Anyway, the advantage of work that never gets done is that you can put it aside anytime and do it - tomorrow - at Tara. As the storm worsened, I decided the library should remain closed. We open at 1 on Fridays anyway, but by then no lanes were open across Marina Creek and I suspect I was one of the last cars through before they closed it. But before going home BH and I and little L went around town looking at the river as it climbed up the ancient colonial streets, lapping at cars foolishly left below the high water mark and tickling the stoop of the old customs house. Those two share my passion for wild weather and we splashed bare feet in a primitive storm dance. Then we went and had warm comfort food at Lowery’s Restaurant; soup, hot rolls, hot tea ... ahhhh.

I got home around 2 to find the power out. Happily, I keep lamp oil on hand for just these occasions. Still, we ate at 5 and went to bed early to snuggle with books and each other. Alas, my 50 year old eyes don’t read in kerosene light as well as my 25 year old eyes once did. The storm winds continued till around 1 or 2 a.m. The quiet woke us. BD opened the window and an owl heralded the departure of wind and storm. Only a little misty rain continued to fall, certainly not enough to keep night creatures from their routines.
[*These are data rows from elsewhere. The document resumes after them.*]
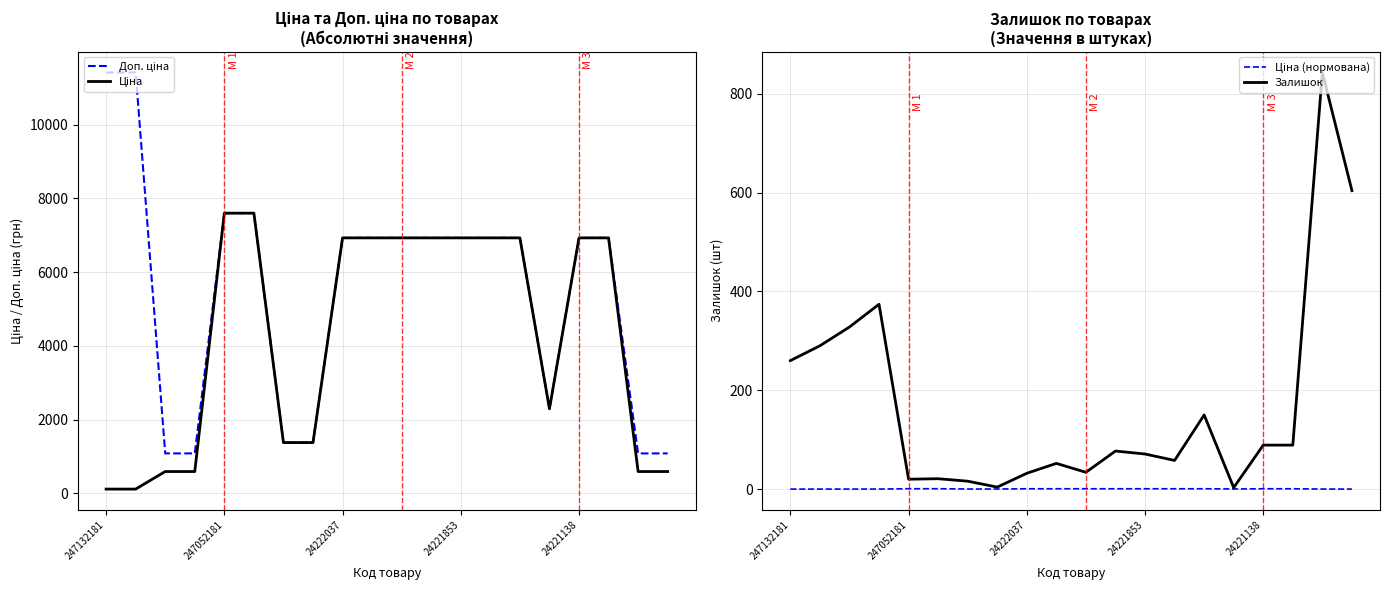

True or false: Залишок and Доп. ціна cross at least once.

False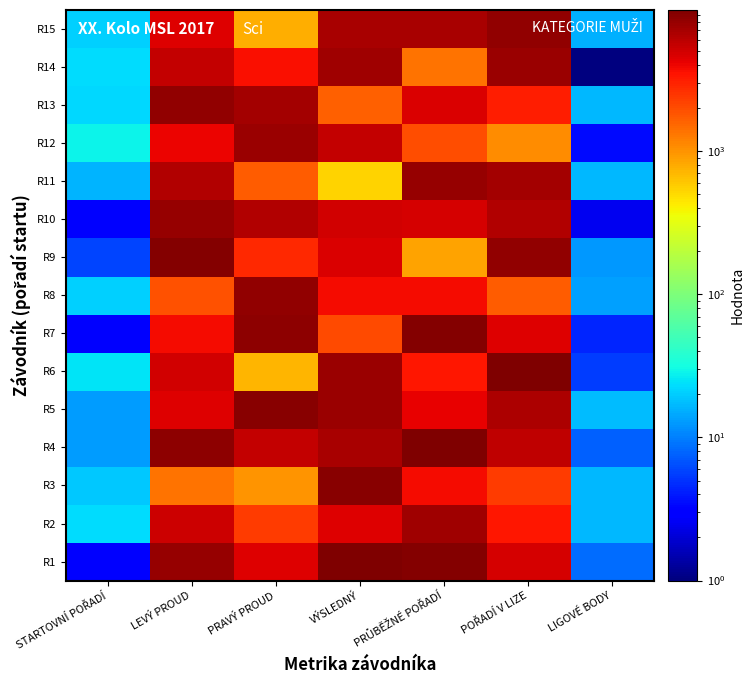

What is the smallest value displayed?

1.0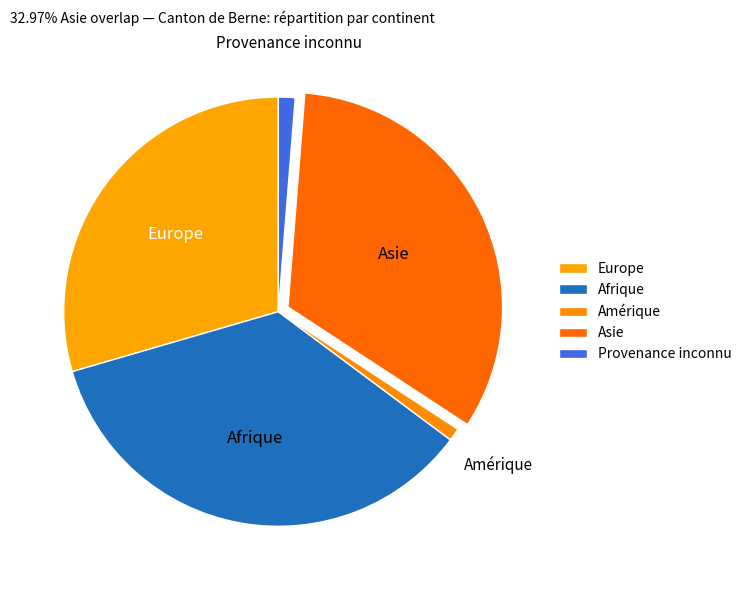

Combined, do Europe and Amérique account for over 50%?

No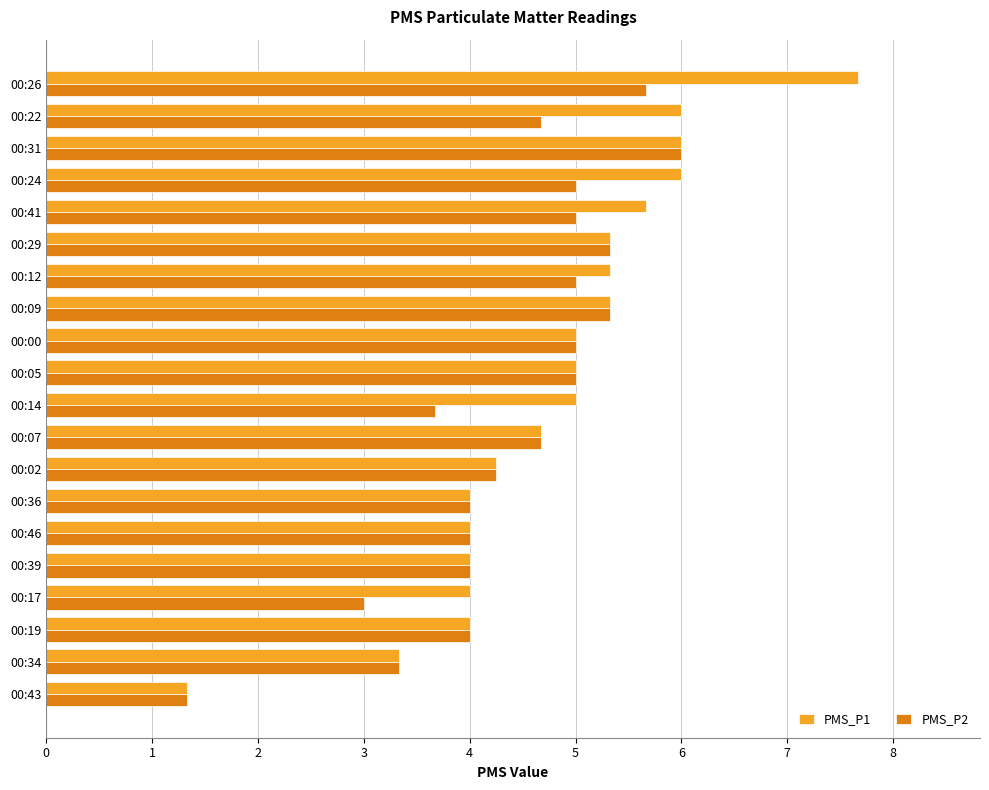

What is the sum of the PMS_P1 values at 00:31 and 00:09?

11.3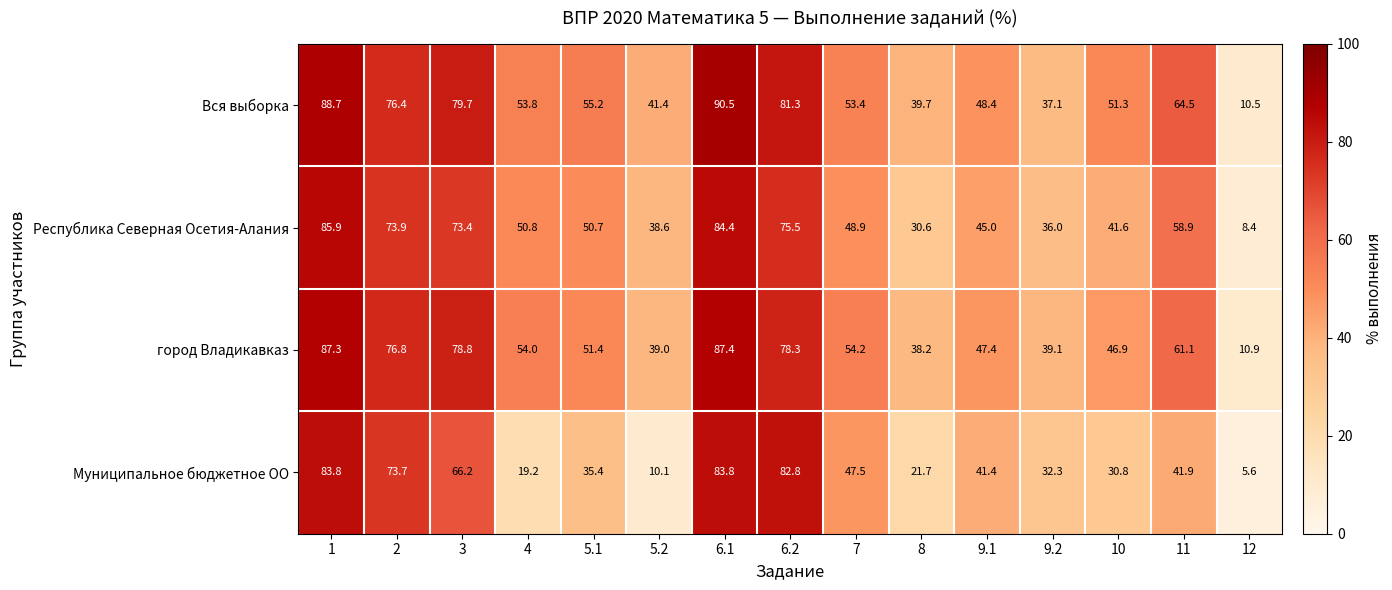

At which category is the sum across all series the highest?

6.1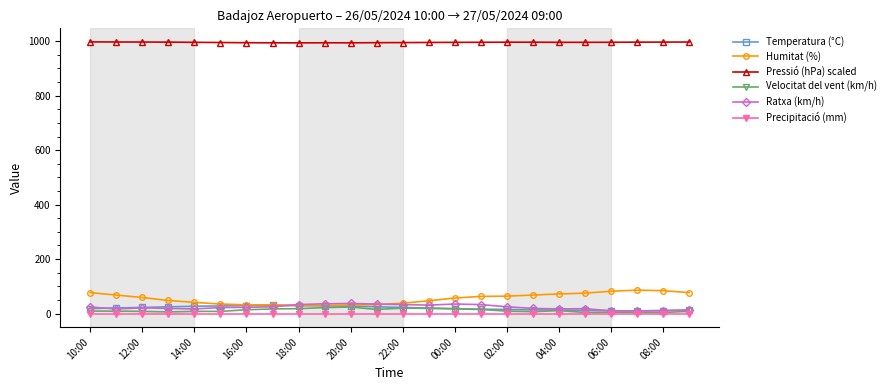

True or false: Velocitat del vent (km/h) and Pressió (hPa) scaled intersect in this chart.

False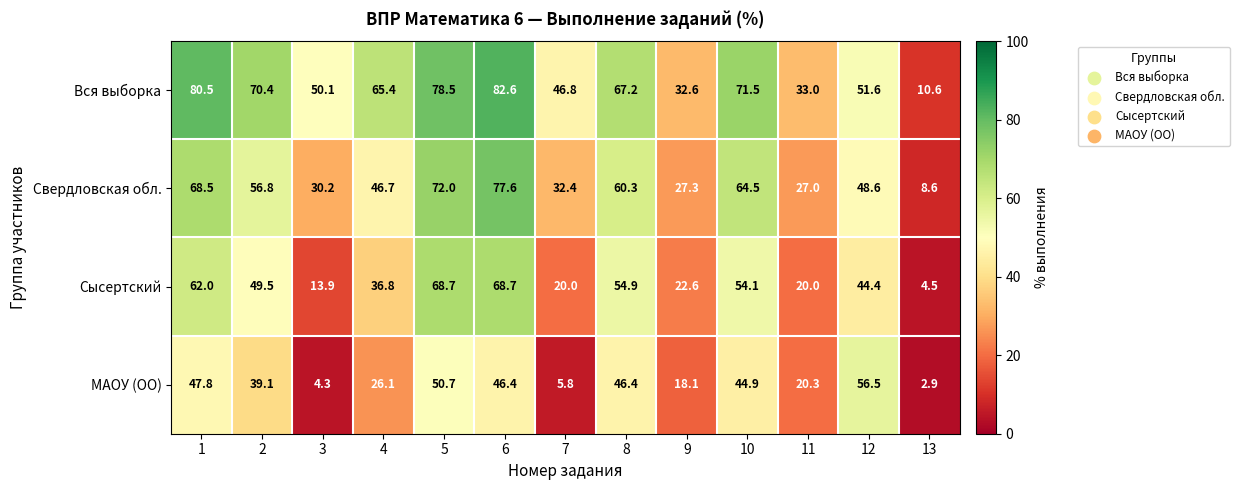

How many categories are shown in the chart?

13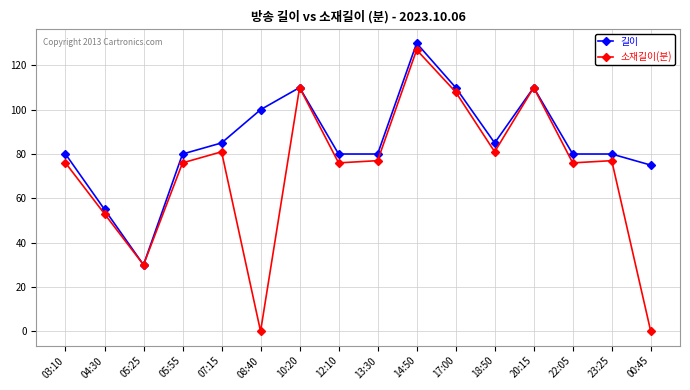

Reading left to right, list all the values displayed in this chart.

길이: 80	55	30	80	85	100	110	80	80	130	110	85	110	80	80	75
소재길이(분): 76	53	30	76	81	0	110	76	77	127	108	81	110	76	77	0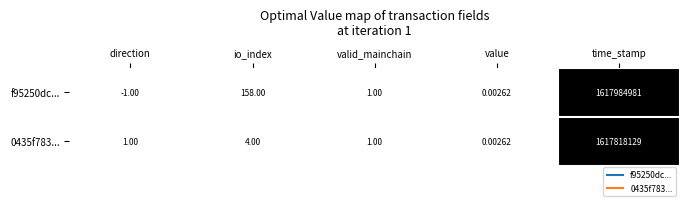

Between io_index and time_stamp, which series saw the biggest shift?

f95250dc...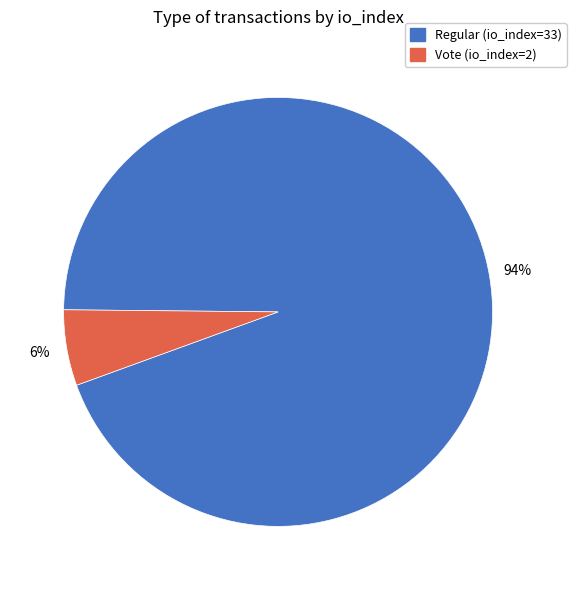

True or false: Vote (io_index=2) accounts for 6% of the total.

True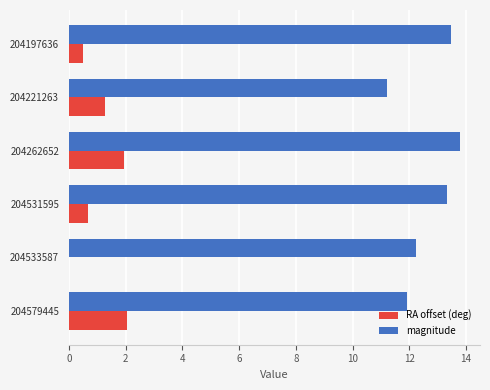

What is the sum of the RA offset (deg) values at 204221263 and 204262652?

3.2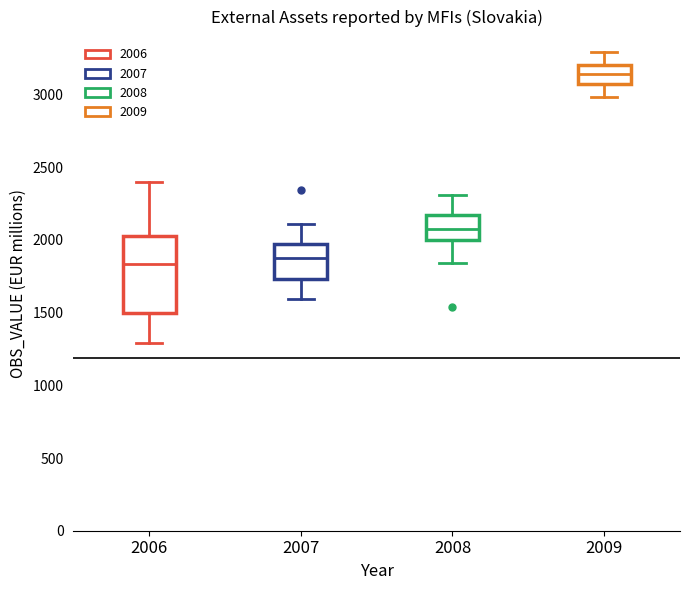

Comparing the boxes themselves (not the whiskers), which one is the tallest?

2006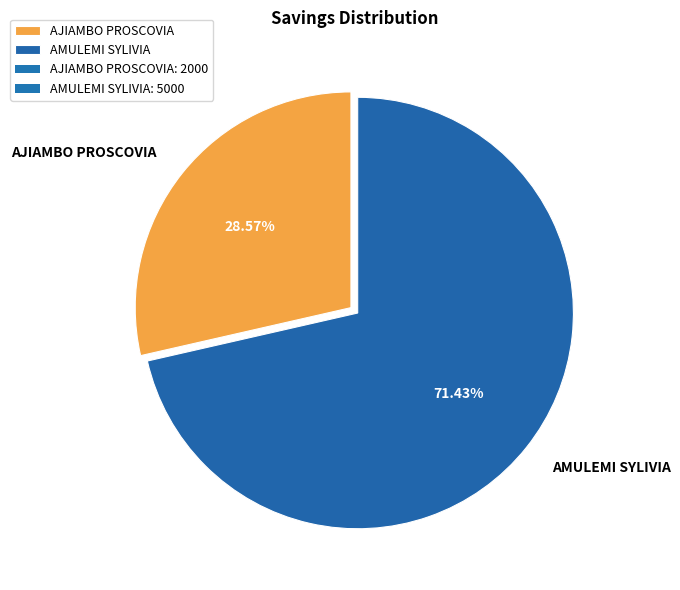

What percentage is the AMULEMI SYLIVIA slice, to the nearest percent?

71%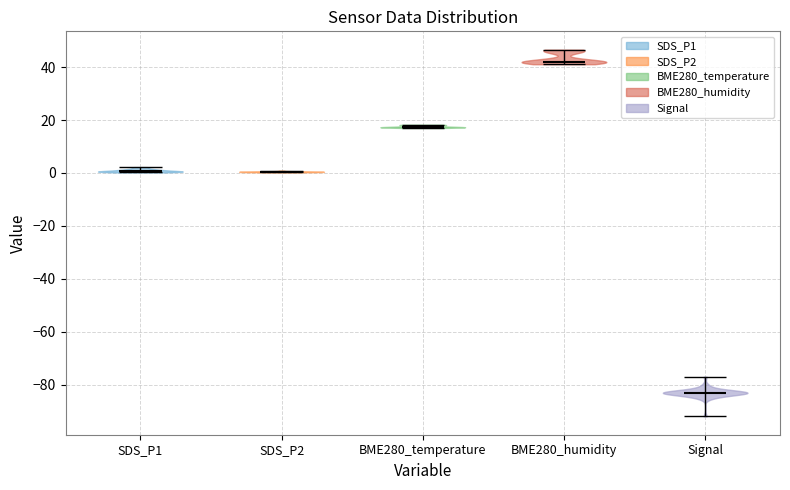

Reading left to right, read every violin against the y-axis: where its median line is, and the lowest and highest points it reaches. The values are not printed on the chart, so give them approximately, as read against the axis.

SDS_P1: median line 0, lowest point 0, highest point 2
SDS_P2: median line 0, lowest point 0, highest point 0
BME280_temperature: median line 18, lowest point 18, highest point 18
BME280_humidity: median line 42, lowest point 42, highest point 46
Signal: median line -82, lowest point -92, highest point -76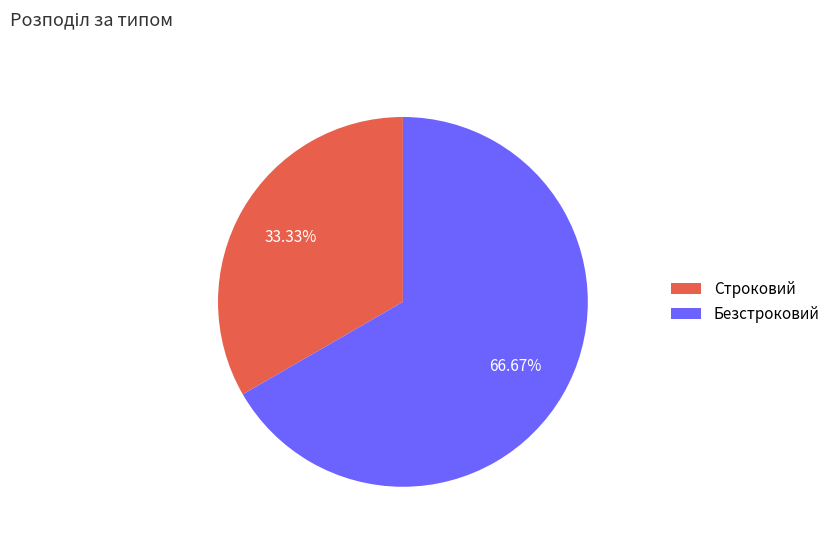

To the nearest percent, what portion does Безстроковий represent?

67%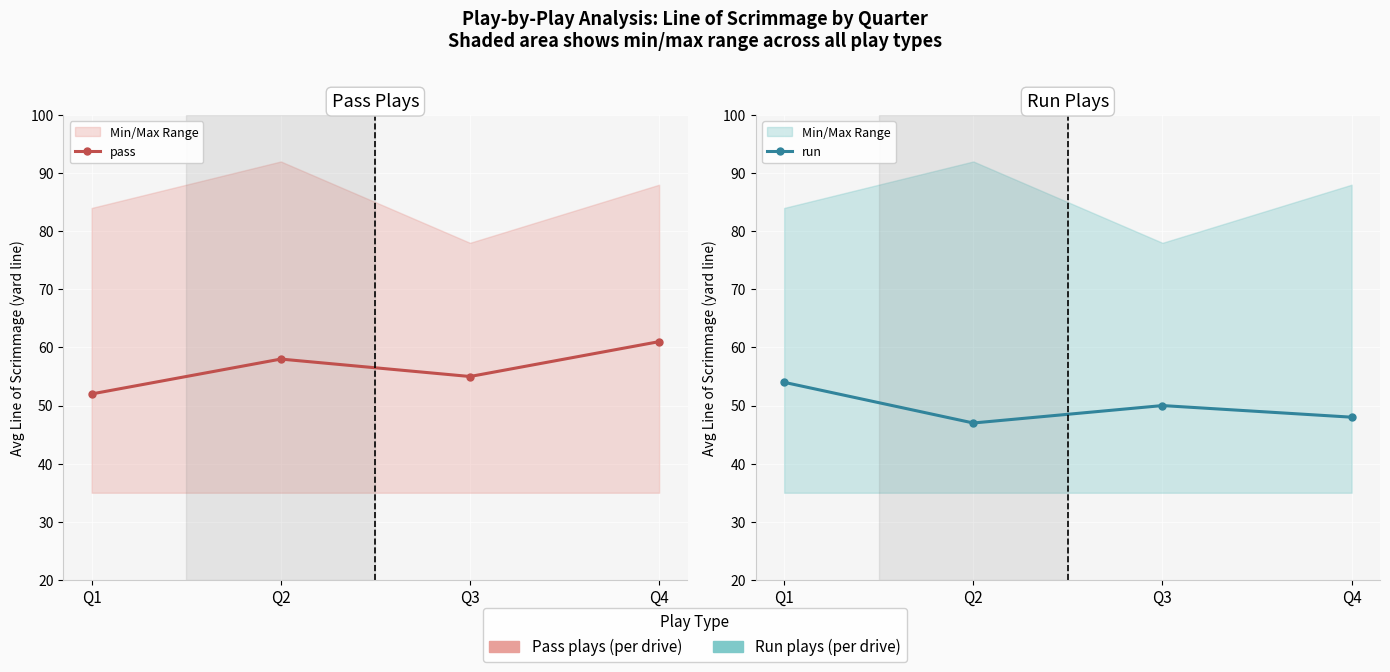

What is the average value of the run series?

50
The power was still off but we talked softly into the darkness, trying to remember the names of all the people we went to music school with back in 1971 and 2.

Around 5 o’clock the lights came back on - every light in the house, it seemed, and I got up to clean up the kitchen. The lawn is littered with leaves and sticks. I don’t suppose any trees came down on our lane, but we won’t know till we drive out - which we must do for I have to go check on the library. Before I left town yesterday I found a piece of gutter in the yard next to us - not in the direction the wind was blowing, and I checked around the building looking for any gaps - but I was really too distracted to see anything. Also - a leak developed in one of the duct vents. I don’t think it’s roof damage - I think wind blew the water in there - but I don’t want to wait till Tuesday to find out I was wrong.

Woops! More breeze just blew up. What could that be?

I had thought, yesterday, to write about seasons and how there are weather seasons and life seasons and for some people, autumn’s slow down comes to both their environment and their lives. The visit with my parents was a little longer than I had planned. There were some little things I could do around the house to help my folks and besides, my niece was still with them and I couldn’t pass up the opportunity of 3 generations being together for a little visit. I got in some good knitting time, but I didn’t finish AS#2pB. I am at the heel flap though and I found some lovely brown self-striping Regia at the Knitting Basket, where I also purchased my very first Rowan book ... I forget the # - it’s an older issue - with an article about sewing in sleeves. That’s the real reason I bought it. It also had the most designs I would consider knitting. If I ever get done with knitting socks, that is.

Happy Labor Day weekend to you all. I hope to be back posting more regularly now.